就空間中的機構而言，機構的運動也可以用螺旋來表示，根據Bottema和Roth(1990)，螺旋可以用來形容機構在空間中的旋轉和平移，機構在瞬時運動過程中，所產生的螺旋就稱為瞬時螺旋，將瞬時螺旋集合起來，就會形成瞬時螺旋曲面，若從耦桿角度下觀察就稱為運動瞬時螺旋曲面；在有限的運動下，就稱為旋轉螺旋，將旋轉螺旋集合起來，就會形成旋轉螺旋曲面，若從耦桿角度下觀察就稱為運動旋轉螺旋曲面。設定三個位置的合成是由兩垂直且相交的螺旋所構成，建立其幾何關係方程式，自訂不同數值案例參數進行求解。
從RCCC連桿機構所產生的瞬時螺旋曲面及旋轉曲面，可歸納出桿長和運動瞬時曲面大小成正比關係，桿長也和旋轉螺旋曲面成正比關係；扭角會影響瞬時螺旋曲面及運動旋轉螺旋曲面的形狀。合成三個位置所產生的固定軸及移動軸曲面會依參數設定分成三種情形，集合其固定軸及移動軸的交線稱之為把手，也會構成三種情況。
觀察RCCC連桿機構所產生的瞬時螺旋曲面及運動螺旋曲面，和卡丹圓相似處為其曲面彼此相切，且運動瞬時螺旋曲面會沿著瞬時螺旋曲面滾動。三個位置合成的結果中，固定軸曲面與移動軸曲面具有類似雙曲面的趨勢，且將分為兩種情況，可對應到平面極心三角形所延伸的理論。

This thesis takes advantage of theories in planar kinematics and extends them to their counterparts in spatial kinematics. It is known that the pole in planar synthesis theory is the degeneration of the screw in spatial kinematics. This thesis seeks to find the spatial generalizations of curves arising in the motion of a planar double-slider linkage, such as the circles of moving/fixed centrodes, the circles of rotation curves, and the circles for three-position synthesis of sliders and inverted sliders.

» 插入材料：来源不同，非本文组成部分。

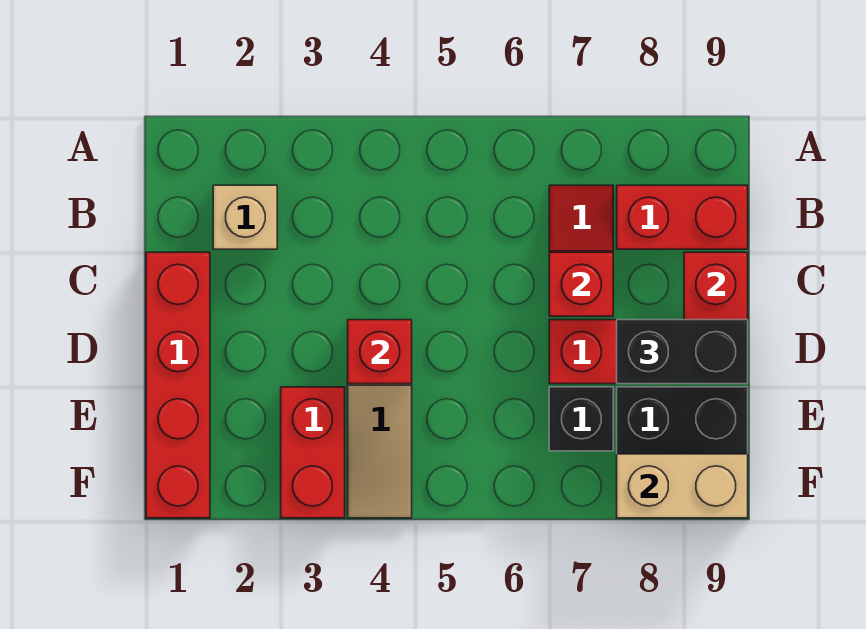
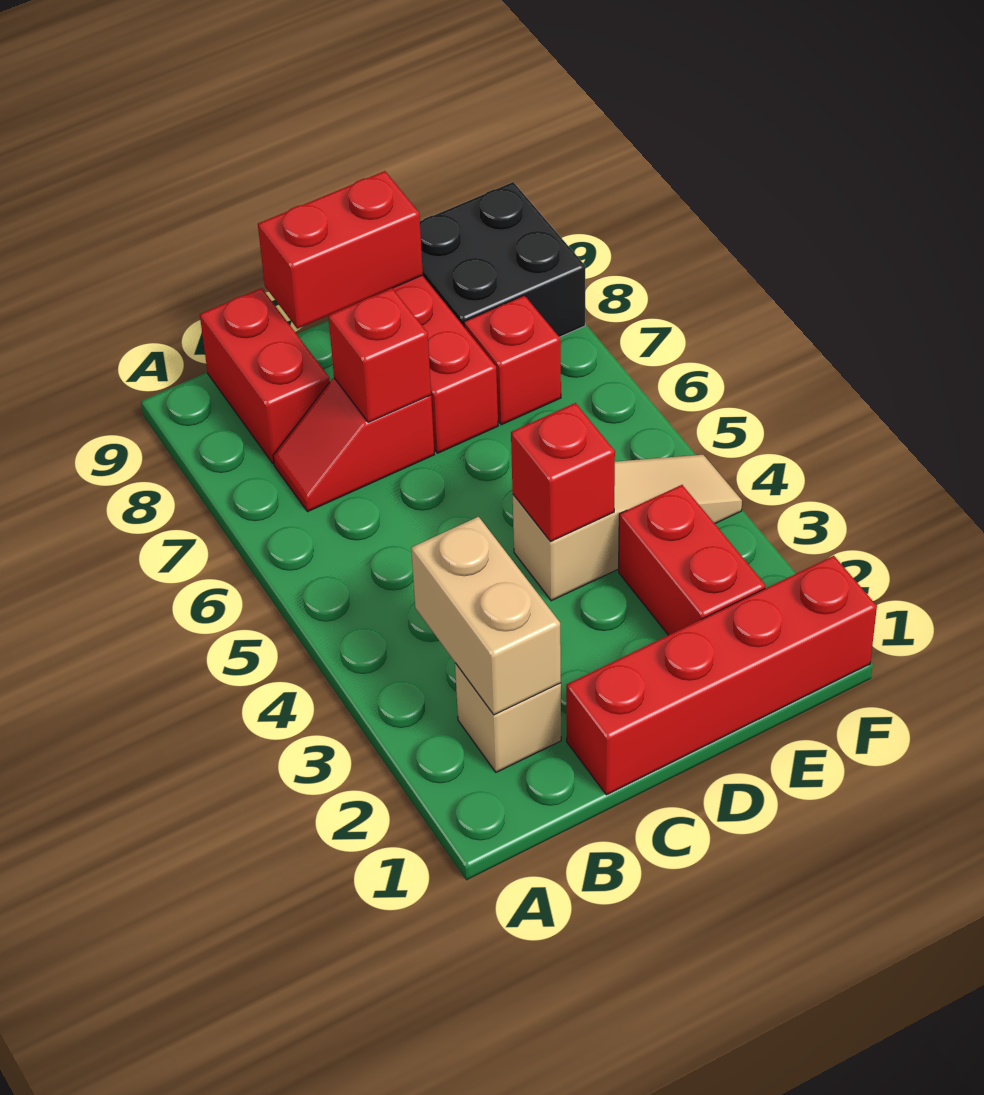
black 1x2 brick [617,320,748,384] -> none
red 1x2 brick [281,387,345,518] -> red 1x2 brick turned to [619,485,766,635]
black 1x1 brick [549,387,613,451] -> red 1x1 brick [464,295,561,425]
tan 1x2 brick [617,454,748,518] -> tan 1x2 brick moved to [411,517,561,715]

For Spatial mechanisms, we use screw to describe the motion of rigid bodies. A screw used in instantaneous situation is called instantaneous screw. The locus of all instantaneous screws of a single degree-of-freedom motion is an instantaneous screw surface. A screw used in finite displacement is called rotation screw. The locus of all rotation screws is a rotation screw surface. For three-position synthesis of the spatial double-slider linkage, we obtain a double infinity of screw axes.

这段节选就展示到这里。